Для Суворова наступили тяжелые дни. Он никогда не был годен для пассивного исполнения чужих приказаний, в особенности если не считал их правильными. Но открытое неповиновение было невозможно и бесцельно. Идя на сделки со своей совестью, он избрал промежуточную линию частных уступок петербургским требованиям, сохраняя незыблемыми общие контуры своей политики. Магистрат он не распустил; о контрибуциях донес, что они неосуществимы вследствие оскудения страны; оказывал жителям разные мелкие поблажки, неоднократно хлопоча в этих целях перед Екатериной. Те строгости, которые ему приходилось все же употреблять, он открыто объяснял вмешательством Петербурга.

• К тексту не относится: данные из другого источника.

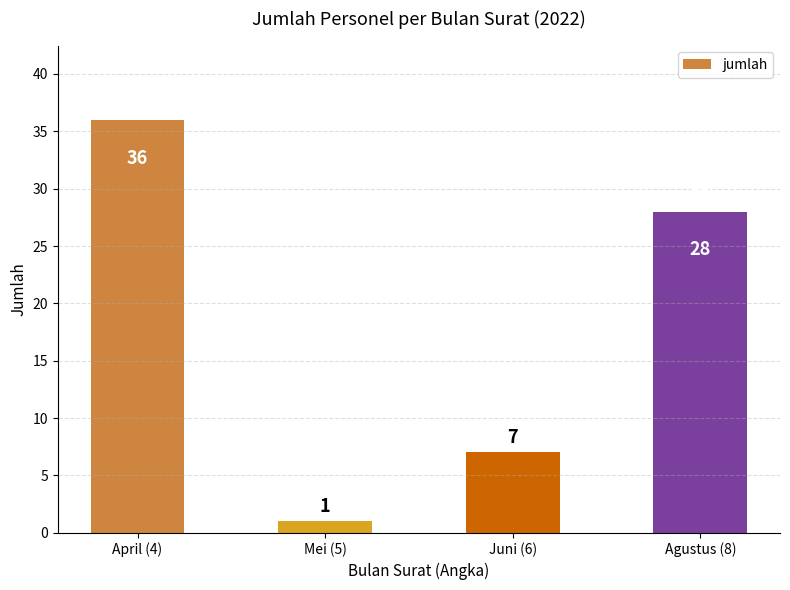

Where is the data nearest to the value 18?

Agustus (8)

Когда ему пришлось сообщить одной депутации о невозможности удовлетворить ее ходатайство, он вместо объяснения причин стал посреди приемной и, прыгнув как можно выше, сказал:
– Императрица вот какая большая!
Затем он присел на корточки:
– А Суворов вот какой маленький!
Депутаты поняли и удалились.
В Петербурге с досадой смотрели на деятельность слишком самостоятельного фельдмаршала. Румянцев подсчитывал, сколько офицеров было освобождено Суворовым из плена: 18 генералов, 829 штаб-и обер-офицеров и, кроме того, все взятые во время штурма Праги. Один из государственных людей, Трощинский, писал: «Правду сказать, граф Суворов великие оказал услуги взятием Варшавы и истреблением всего мятежнического ополчения, но зато уже несносно досаждает несообразными своими там распоряжениями. Всех генерально поляков, не исключая и главных бунтовщиков… отпускает свободно в их домы, давая открытые листы… Вопреки сему посланы к нему прямо повеления; но покуда он их получит, много наделает вздору».
Однако не все придерживались такого взгляда на действия Суворова. Находились и более проницательные. П. В. Завадовский [88]сообщал: «Нарекали на Суворова, что он все предал забвению и всех простил, а он говорит, что у поляков ничего не осталось: взяты пожитки, вся артиллерия, без изъятия все вооружения, а вместо того дано им 24 000 пашпортов. Острый и значущий ответ».
Короче говоря, Суворов проявил себя гораздо более дальновидным и умелым политиком, чем екатерининские дипломаты.
События шли своим чередом. С Пруссией в конце концов удалось договориться, и в 1795 году состоялся третий раздел Польши. Австрия получила 1 000 квадратных миль с населением в 1 300 тысяч человек; Пруссия – 680 квадратных миль (в том числе Варшаву) и 1 миллион человек населения; Россия – 2 730 квадратных миль с населением в 1 900 тысяч человек. Вассал Польши герцог Курляндский отрекся от герцогства в пользу России. Польша как самостоятельное государство исчезла с политической карты Европы.